### PROBLEM TO SOLVE
Before you return the lines below, strip out any images and keep every word as written.

### INFORMATION PROVIDED
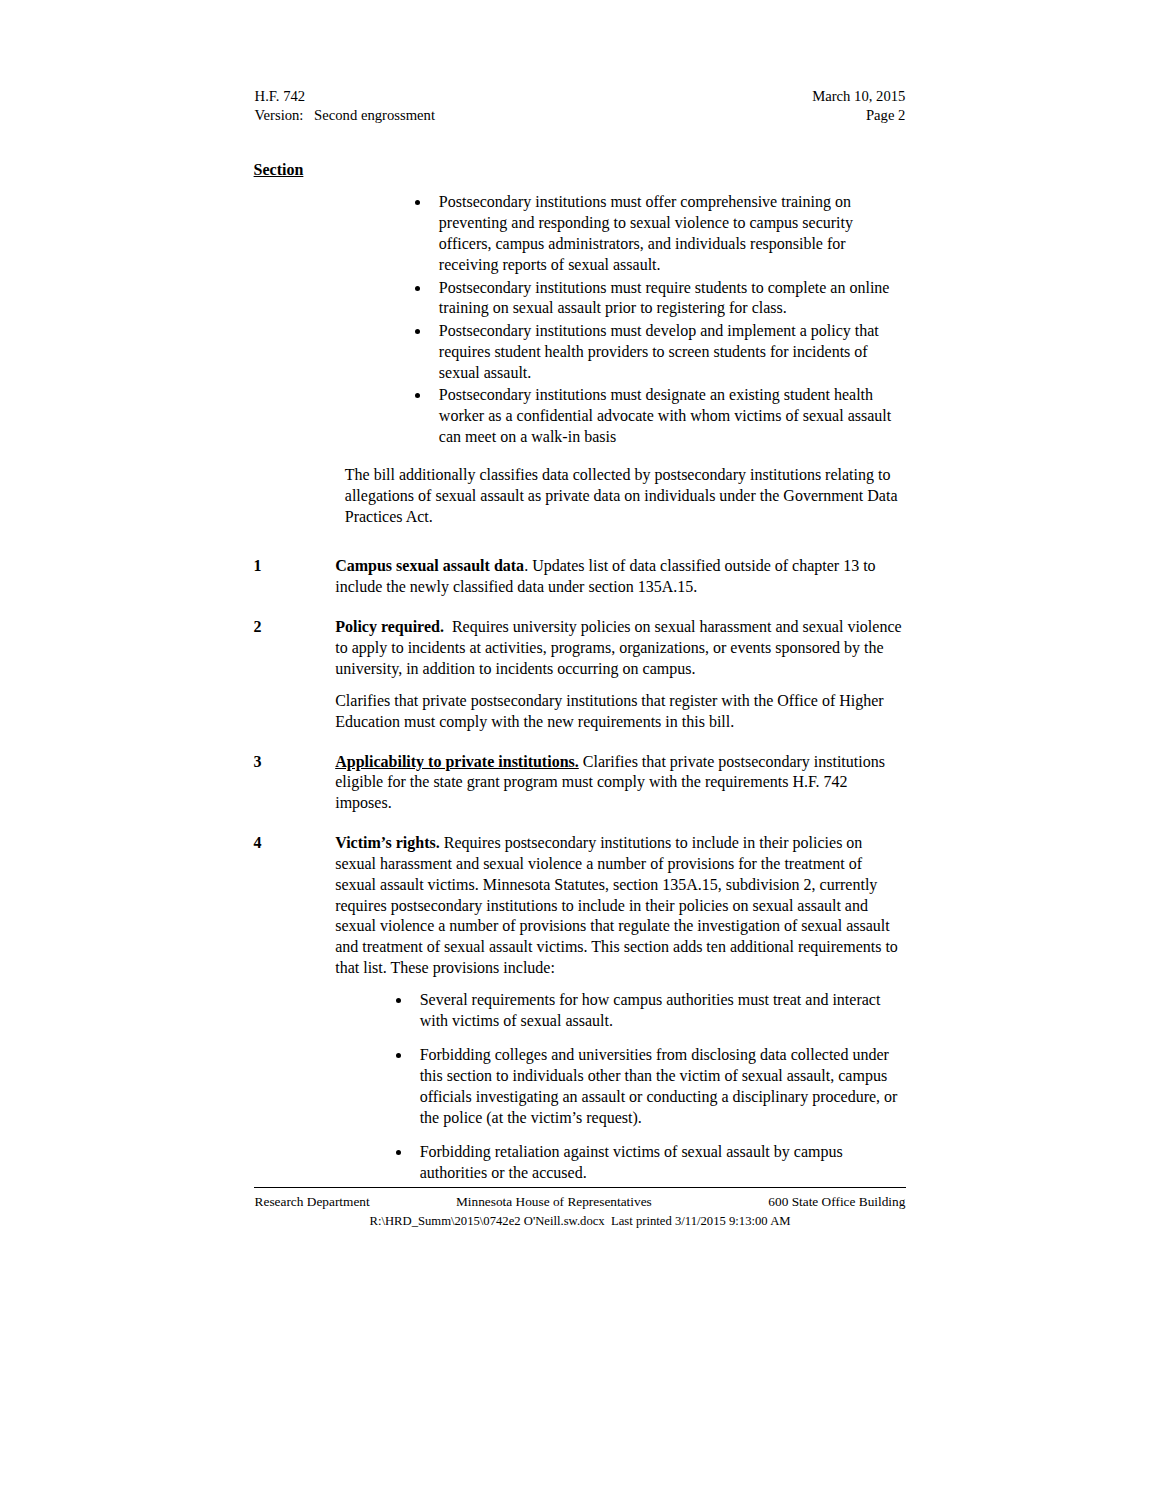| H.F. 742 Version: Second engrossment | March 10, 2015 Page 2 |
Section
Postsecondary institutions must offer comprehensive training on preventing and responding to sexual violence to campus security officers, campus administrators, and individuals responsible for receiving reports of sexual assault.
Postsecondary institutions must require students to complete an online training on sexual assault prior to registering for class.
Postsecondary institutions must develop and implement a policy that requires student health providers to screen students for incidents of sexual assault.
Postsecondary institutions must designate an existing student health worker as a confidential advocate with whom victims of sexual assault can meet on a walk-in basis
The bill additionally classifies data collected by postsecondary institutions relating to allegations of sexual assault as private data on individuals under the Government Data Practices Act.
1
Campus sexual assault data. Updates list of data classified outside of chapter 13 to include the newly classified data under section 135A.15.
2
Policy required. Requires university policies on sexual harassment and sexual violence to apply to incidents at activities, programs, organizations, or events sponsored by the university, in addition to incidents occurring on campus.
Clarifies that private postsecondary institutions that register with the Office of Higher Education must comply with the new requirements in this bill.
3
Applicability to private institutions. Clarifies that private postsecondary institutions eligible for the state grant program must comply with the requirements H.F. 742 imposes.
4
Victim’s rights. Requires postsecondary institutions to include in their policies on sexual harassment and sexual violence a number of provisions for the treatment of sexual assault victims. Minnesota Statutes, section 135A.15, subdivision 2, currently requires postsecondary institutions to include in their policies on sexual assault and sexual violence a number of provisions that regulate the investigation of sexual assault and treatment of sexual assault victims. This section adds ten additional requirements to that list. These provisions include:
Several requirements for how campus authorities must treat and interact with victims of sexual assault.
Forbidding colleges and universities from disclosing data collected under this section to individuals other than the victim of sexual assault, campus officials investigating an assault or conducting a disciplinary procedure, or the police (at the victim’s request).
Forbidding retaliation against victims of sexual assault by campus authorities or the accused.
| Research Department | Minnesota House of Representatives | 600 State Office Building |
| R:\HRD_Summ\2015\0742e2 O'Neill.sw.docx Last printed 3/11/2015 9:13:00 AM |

### ANSWER BELOW
| H.F. 742 Version: Second engrossment | March 10, 2015 Page 2 |
Section
Postsecondary institutions must offer comprehensive training on preventing and responding to sexual violence to campus security officers, campus administrators, and individuals responsible for receiving reports of sexual assault.
Postsecondary institutions must require students to complete an online training on sexual assault prior to registering for class.
Postsecondary institutions must develop and implement a policy that requires student health providers to screen students for incidents of sexual assault.
Postsecondary institutions must designate an existing student health worker as a confidential advocate with whom victims of sexual assault can meet on a walk-in basis
The bill additionally classifies data collected by postsecondary institutions relating to allegations of sexual assault as private data on individuals under the Government Data Practices Act.
1
Campus sexual assault data. Updates list of data classified outside of chapter 13 to include the newly classified data under section 135A.15.
2
Policy required. Requires university policies on sexual harassment and sexual violence to apply to incidents at activities, programs, organizations, or events sponsored by the university, in addition to incidents occurring on campus.
Clarifies that private postsecondary institutions that register with the Office of Higher Education must comply with the new requirements in this bill.
3
Applicability to private institutions. Clarifies that private postsecondary institutions eligible for the state grant program must comply with the requirements H.F. 742 imposes.
4
Victim’s rights. Requires postsecondary institutions to include in their policies on sexual harassment and sexual violence a number of provisions for the treatment of sexual assault victims. Minnesota Statutes, section 135A.15, subdivision 2, currently requires postsecondary institutions to include in their policies on sexual assault and sexual violence a number of provisions that regulate the investigation of sexual assault and treatment of sexual assault victims. This section adds ten additional requirements to that list. These provisions include:
Several requirements for how campus authorities must treat and interact with victims of sexual assault.
Forbidding colleges and universities from disclosing data collected under this section to individuals other than the victim of sexual assault, campus officials investigating an assault or conducting a disciplinary procedure, or the police (at the victim’s request).
Forbidding retaliation against victims of sexual assault by campus authorities or the accused.
| Research Department | Minnesota House of Representatives | 600 State Office Building |
| R:\HRD_Summ\2015\0742e2 O'Neill.sw.docx Last printed 3/11/2015 9:13:00 AM |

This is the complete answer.